A Monolithic Dome Home with a WOW Factor
A five-year project
After retiring his position as an American Airlines’ flight dispatcher at DFW, Don Steelman enrolled in one of Monolithic’s hands-on Workshops. What he learned and did convinced him of the innate qualities of a Monolithic Dome home. Impressed by the dome’s longevity and energy efficiency, Don and wife decided to move to Mohave Valley, Arizona and build a Monolithic Dome home.
Because Don flew his own plane, he chose a 1.2 acre homesite that backed up to a 5-acre runway and had plenty of room for a 42-foot by 48-foot hangar and a dome home.
In 2004, work began on a Monolithic Dome home with a 60-foot diameter and a 35-foot height. Don said, "It’s built on a 10-foot stemwall that goes about four feet into the ground because we wanted to take advantage of the earth’s natural heating and cooling.
“It’s a large home with three levels,” Don continued. “We have 2985 square feet on the bottom level that has room for at least four cars. The second level has another 2985 square feet and includes living and dining areas, a kitchen, a bathroom and a wraparound staircase that encloses an elevator. The highest level has 1895 square feet, a balcony that overlooks the main floor, bedrooms and bathrooms.”

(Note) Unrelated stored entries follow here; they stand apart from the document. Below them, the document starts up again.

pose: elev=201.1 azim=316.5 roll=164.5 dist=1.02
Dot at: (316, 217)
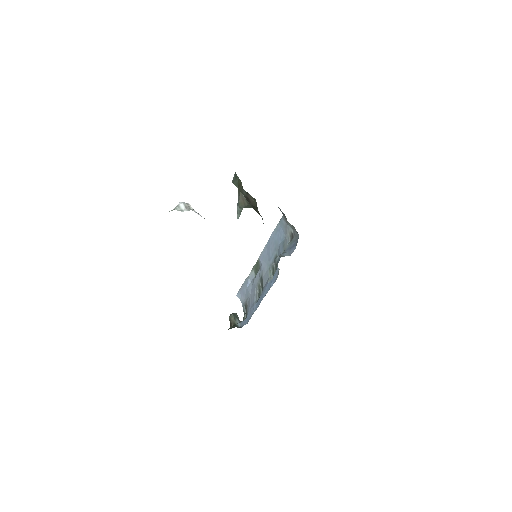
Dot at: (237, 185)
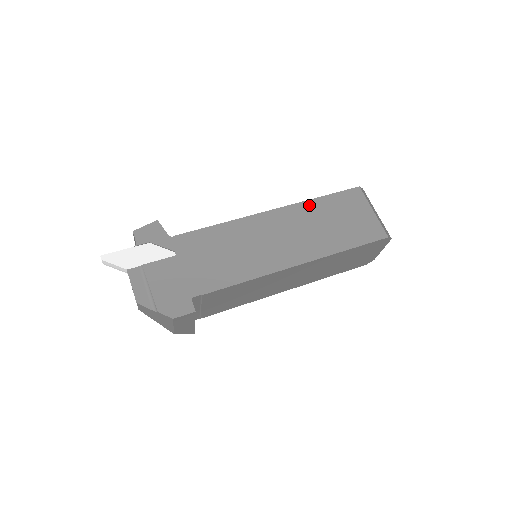
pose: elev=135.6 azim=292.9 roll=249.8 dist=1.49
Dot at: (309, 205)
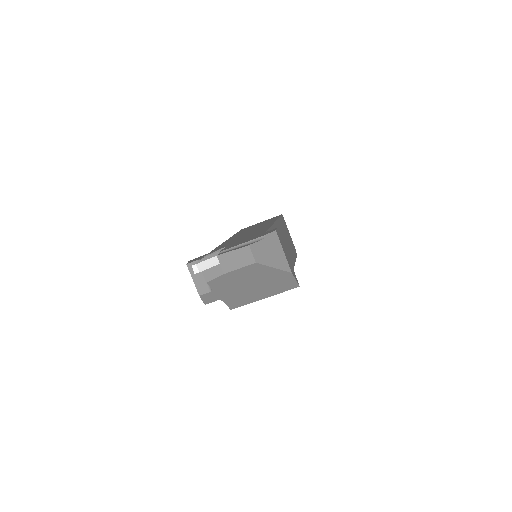
Dot at: (238, 233)
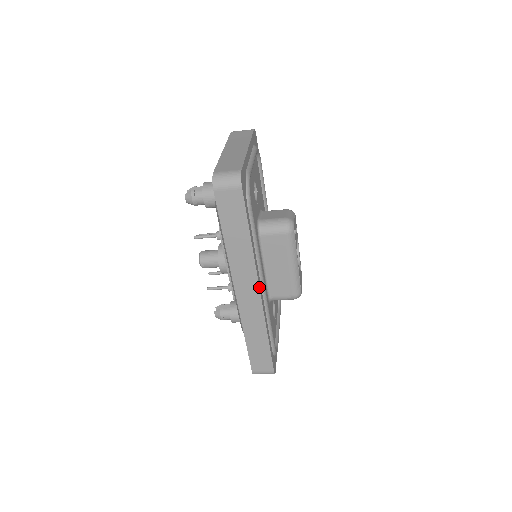
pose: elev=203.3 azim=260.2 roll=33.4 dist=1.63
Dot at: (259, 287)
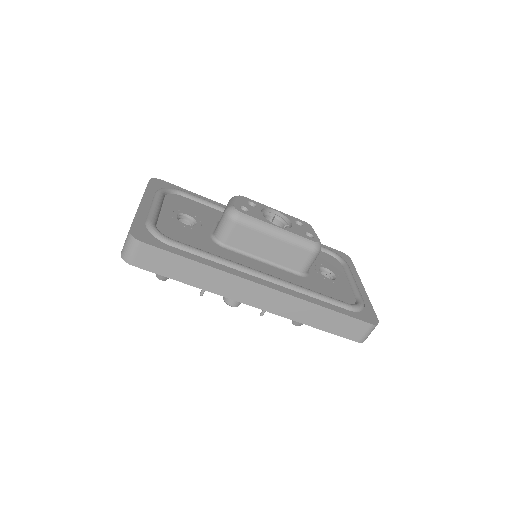
Dot at: (258, 284)
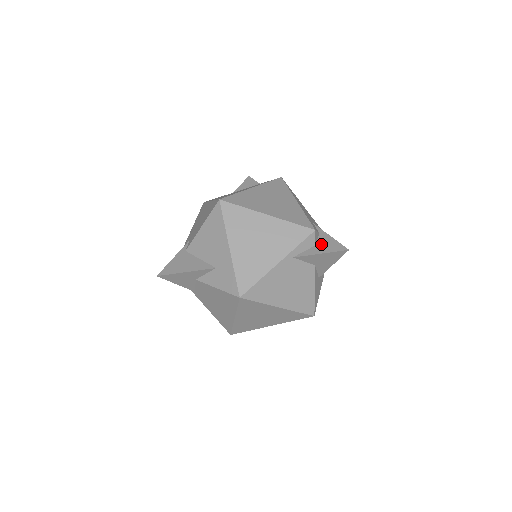
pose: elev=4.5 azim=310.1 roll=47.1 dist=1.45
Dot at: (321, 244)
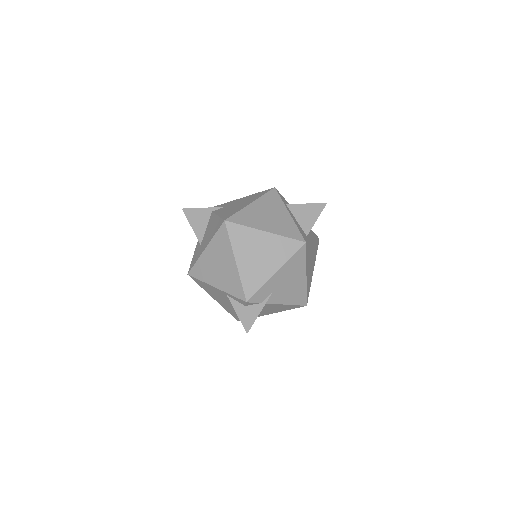
Dot at: (247, 310)
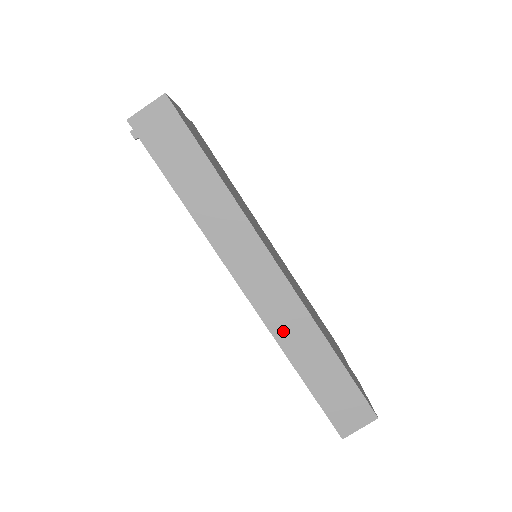
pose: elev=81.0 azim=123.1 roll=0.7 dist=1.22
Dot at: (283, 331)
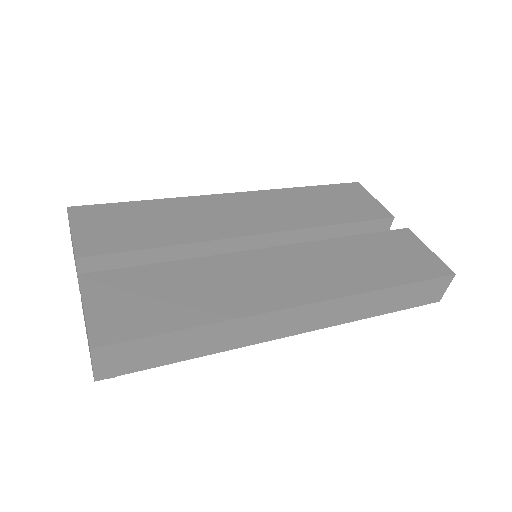
Dot at: (347, 316)
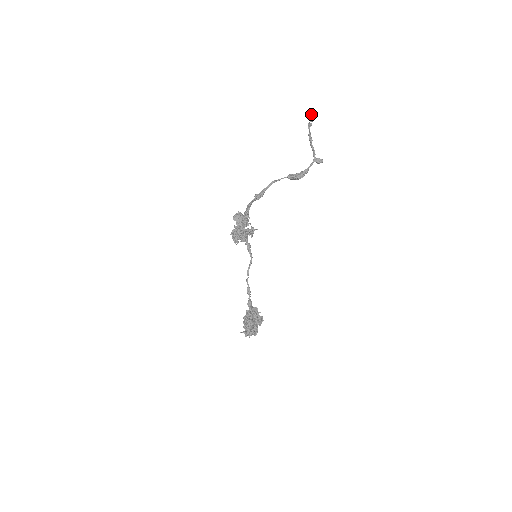
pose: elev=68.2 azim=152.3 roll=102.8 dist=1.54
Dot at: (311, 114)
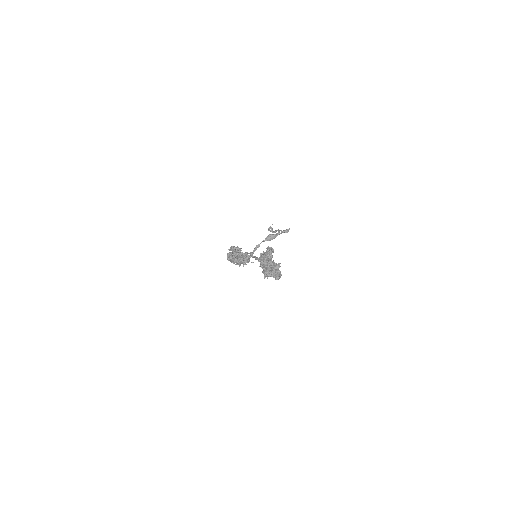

After contractors built the dome, Don began the finishing process. Though he had friends who helped, the work went slowly. “It really was a five-year project,” he said.
The WOW factor
Mohave Valley is a farming area for cotton and alfalfa that has a very low population density – just 17,092 people in 45.3 square miles. Despite that, the dome created a lot of curiosity during its building process. Once it looked completed from the outside, people began stopping by and asking to see the inside.
“They would drive by and stop,” Don said. "We’d get several cars every week – and we still do. People are curious. They really want to see the inside, so I give them what I call my 25-cent tour.
“And the reaction is always the same! It’s the WOW factor! They walk in the front door and they look 30 feet up to the top of the dome and it’s WOW! They are always impressed and they all like it.”